>> begin PAGE

- Norwegian release picture sleeve

Single by Buck Owens

from the album Together Again
- A-side: "My Heart Skips a Beat"
- Released: April 4, 1964
- Genre: Country
- Length: 2:28
- Label: Capitol
- Songwriters: Buck Owens, P.D. Mathis
- Producer: Ken Nelson

Buck Owens singles chronology
| "My Heart Skips a Beat" (1964) | "Together Again" (1964) | "I Don't Care (Just as Long as You Love Me)" (1964) |

= Together Again (Buck Owens song) =

1964 song by Buck Owens

"Together Again" is a 1964 song by American country singer and guitarist Buck Owens.

The song, best known as the "B" side to Owens' No. 1 hit, "My Heart Skips a Beat", interrupted that song's run at Number One on the U.S. country charts. Steel guitarist Tom Brumley's performance on "Together Again" is considered "one of the finest steel guitar solos in the history of country music" by the Country Music Television staff; it inspired Jerry Garcia to learn the instrument.

==Covers==
- Ray Price on his 1965 album Burning Memories
- Brendan O'Brien And The Dixies' recording of the song spent thirteen weeks in the Irish Singles Charts from January to April 1966, peaking at number 4 on 14 February, appropriately.

>> end PAGE
>> begin DATA EXCERPTS

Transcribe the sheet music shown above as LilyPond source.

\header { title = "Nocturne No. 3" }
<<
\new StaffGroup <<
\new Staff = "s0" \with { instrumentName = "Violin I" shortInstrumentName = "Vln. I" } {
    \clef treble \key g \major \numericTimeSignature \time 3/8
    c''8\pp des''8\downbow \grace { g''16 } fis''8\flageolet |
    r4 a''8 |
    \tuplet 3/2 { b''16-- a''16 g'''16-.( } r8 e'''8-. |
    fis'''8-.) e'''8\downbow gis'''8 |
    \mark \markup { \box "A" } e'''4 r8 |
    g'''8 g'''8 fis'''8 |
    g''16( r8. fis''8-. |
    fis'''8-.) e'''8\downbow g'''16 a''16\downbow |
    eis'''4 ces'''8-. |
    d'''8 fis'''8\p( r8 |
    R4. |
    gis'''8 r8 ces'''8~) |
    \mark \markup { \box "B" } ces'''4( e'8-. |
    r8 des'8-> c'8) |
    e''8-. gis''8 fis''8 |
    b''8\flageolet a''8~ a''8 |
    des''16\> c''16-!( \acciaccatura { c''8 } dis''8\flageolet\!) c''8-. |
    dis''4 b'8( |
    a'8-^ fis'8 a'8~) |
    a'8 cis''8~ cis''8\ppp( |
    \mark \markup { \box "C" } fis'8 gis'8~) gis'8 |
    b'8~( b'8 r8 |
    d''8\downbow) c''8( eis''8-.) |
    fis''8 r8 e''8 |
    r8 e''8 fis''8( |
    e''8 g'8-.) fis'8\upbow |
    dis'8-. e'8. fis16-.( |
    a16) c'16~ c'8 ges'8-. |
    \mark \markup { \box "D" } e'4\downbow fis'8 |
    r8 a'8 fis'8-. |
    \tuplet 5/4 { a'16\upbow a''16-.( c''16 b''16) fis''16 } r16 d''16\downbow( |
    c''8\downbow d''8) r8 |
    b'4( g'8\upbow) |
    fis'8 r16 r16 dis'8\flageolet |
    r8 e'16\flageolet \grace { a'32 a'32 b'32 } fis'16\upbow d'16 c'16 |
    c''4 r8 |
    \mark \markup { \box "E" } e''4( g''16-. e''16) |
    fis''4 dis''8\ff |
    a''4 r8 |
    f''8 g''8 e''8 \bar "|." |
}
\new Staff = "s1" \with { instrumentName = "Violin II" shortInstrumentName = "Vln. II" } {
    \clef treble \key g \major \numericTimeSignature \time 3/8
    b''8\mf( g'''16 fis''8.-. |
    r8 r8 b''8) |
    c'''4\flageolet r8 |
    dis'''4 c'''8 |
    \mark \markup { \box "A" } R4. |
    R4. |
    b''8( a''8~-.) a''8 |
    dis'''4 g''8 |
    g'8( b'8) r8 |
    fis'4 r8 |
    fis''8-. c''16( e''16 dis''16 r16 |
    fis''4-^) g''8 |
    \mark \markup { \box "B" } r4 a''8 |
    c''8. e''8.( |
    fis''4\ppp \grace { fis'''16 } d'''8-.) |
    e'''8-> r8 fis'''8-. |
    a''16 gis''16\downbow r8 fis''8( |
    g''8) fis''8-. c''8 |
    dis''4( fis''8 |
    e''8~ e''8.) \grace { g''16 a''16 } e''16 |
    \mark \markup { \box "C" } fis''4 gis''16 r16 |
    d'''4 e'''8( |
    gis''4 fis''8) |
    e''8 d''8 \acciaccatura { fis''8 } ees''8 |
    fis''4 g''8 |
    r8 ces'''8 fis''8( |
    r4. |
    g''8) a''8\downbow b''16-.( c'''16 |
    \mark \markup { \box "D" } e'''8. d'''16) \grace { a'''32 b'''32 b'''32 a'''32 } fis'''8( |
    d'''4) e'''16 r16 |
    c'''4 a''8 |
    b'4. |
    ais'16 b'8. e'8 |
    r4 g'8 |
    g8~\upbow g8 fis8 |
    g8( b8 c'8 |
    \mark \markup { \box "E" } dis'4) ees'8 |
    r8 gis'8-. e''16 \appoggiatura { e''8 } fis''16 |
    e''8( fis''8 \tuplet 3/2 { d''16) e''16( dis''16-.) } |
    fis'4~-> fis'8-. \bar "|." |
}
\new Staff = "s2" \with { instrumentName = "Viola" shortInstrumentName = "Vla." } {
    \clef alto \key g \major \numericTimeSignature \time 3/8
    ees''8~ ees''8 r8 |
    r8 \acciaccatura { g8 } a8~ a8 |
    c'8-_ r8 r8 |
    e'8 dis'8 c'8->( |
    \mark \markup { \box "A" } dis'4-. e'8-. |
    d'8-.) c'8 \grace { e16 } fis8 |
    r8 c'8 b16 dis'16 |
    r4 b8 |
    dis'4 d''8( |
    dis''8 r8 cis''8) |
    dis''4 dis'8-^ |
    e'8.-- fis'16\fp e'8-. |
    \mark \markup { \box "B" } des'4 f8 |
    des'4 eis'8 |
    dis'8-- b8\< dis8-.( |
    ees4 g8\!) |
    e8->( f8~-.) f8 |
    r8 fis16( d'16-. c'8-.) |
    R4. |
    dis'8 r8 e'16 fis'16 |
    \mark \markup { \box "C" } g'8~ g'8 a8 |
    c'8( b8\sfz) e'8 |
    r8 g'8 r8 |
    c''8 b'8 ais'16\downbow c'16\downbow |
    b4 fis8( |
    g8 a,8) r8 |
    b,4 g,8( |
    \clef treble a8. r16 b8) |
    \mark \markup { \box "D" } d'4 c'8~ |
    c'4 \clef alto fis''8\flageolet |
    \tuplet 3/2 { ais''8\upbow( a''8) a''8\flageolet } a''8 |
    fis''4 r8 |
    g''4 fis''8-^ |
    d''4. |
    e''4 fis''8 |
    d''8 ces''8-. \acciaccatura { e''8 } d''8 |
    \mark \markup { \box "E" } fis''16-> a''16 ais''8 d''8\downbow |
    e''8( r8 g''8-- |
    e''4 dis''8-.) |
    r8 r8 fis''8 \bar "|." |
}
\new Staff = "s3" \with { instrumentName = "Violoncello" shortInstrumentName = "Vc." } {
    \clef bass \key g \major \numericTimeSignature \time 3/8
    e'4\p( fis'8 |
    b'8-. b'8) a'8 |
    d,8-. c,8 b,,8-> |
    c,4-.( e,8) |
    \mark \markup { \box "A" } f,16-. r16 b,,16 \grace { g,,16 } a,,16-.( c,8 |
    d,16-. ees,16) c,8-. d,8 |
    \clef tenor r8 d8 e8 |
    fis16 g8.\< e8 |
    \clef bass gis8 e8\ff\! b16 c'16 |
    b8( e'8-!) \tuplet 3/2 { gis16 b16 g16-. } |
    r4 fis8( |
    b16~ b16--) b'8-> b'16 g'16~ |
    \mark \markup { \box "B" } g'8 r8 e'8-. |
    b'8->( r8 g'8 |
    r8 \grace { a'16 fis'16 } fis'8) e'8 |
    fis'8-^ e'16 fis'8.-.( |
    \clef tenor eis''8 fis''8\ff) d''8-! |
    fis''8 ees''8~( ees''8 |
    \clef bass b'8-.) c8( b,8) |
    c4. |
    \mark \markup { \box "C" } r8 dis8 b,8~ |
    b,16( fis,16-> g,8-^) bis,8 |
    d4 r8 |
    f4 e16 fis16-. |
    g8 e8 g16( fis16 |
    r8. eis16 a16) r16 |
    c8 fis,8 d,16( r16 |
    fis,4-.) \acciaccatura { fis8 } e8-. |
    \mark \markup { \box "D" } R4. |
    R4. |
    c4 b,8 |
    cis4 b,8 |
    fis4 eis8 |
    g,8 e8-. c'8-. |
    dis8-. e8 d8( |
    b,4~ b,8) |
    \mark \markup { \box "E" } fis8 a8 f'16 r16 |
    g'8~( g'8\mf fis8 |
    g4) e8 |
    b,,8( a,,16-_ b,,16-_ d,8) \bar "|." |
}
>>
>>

>> end DATA EXCERPTS

JOBS:
- 1) List every line in the rows above that contains "alto", matching case exactly.
- 2) Continue the "Together Again" song article from the point where it ends.

TASK RESULTS:
- 1)
    \clef alto \key g \major \numericTimeSignature \time 3/8
    c'4 \clef alto fis''8\flageolet |

- 2)
- Ray Charles released the song in 1966, and it reached #19 on the Billboard pop chart and #1 on the adult contemporary chart. On the soul chart, this version went to #10.
- Glen Campbell on his 1967 album Burning Bridges
- Wanda Jackson on her 1968 album Cream of the Crop
- Eddie Peregrina on his 1968 album What Am I Living For
- Farhad Mehrad
- Nora Aunor with Tirso Cruz III on their 1971 duet album Dream Come True
- Country music singer Emmylou Harris recorded the song for her 1975 album Elite Hotel; her version also ascended to the top of the Billboard Hot Country Singles chart in April 1976, with the flip side, Harris' version of The Beatles' "Here, There and Everywhere" being a minor pop hit as well. In 1979, Owens and Harris dueted on a song called "Play Together Again, Again," which paid tribute to the song both artists recorded and made famous.
- In 1983, Kenny Rogers and Dottie West released a duet version of the song (it originally was recorded for their 1979 Classics album, but was released on Rogers' Duets album in 1983), that reached No. 19 on the Hot Country Singles chart.
- Norwegian singer Elisabeth Andreasson covered the song on her 1981 country album Angel of the Morning.
- Richard and Linda Thompson recorded a version in May 1973 included in the album I Want to See the Bright Lights Tonight, released in April 1974.
- Dwight Yoakam recorded a version of the song for his 2007 Buck Owens tribute album, Dwight Sings Buck.
- Mark Lanegan recorded a version of the song for his 1999 album I'll Take Care of You.
- Martina McBride recorded a version of the song for her 2005 album My Heart.
- Swedish singer Jill Johnson covered the song on her 2009 cover album Music Row II.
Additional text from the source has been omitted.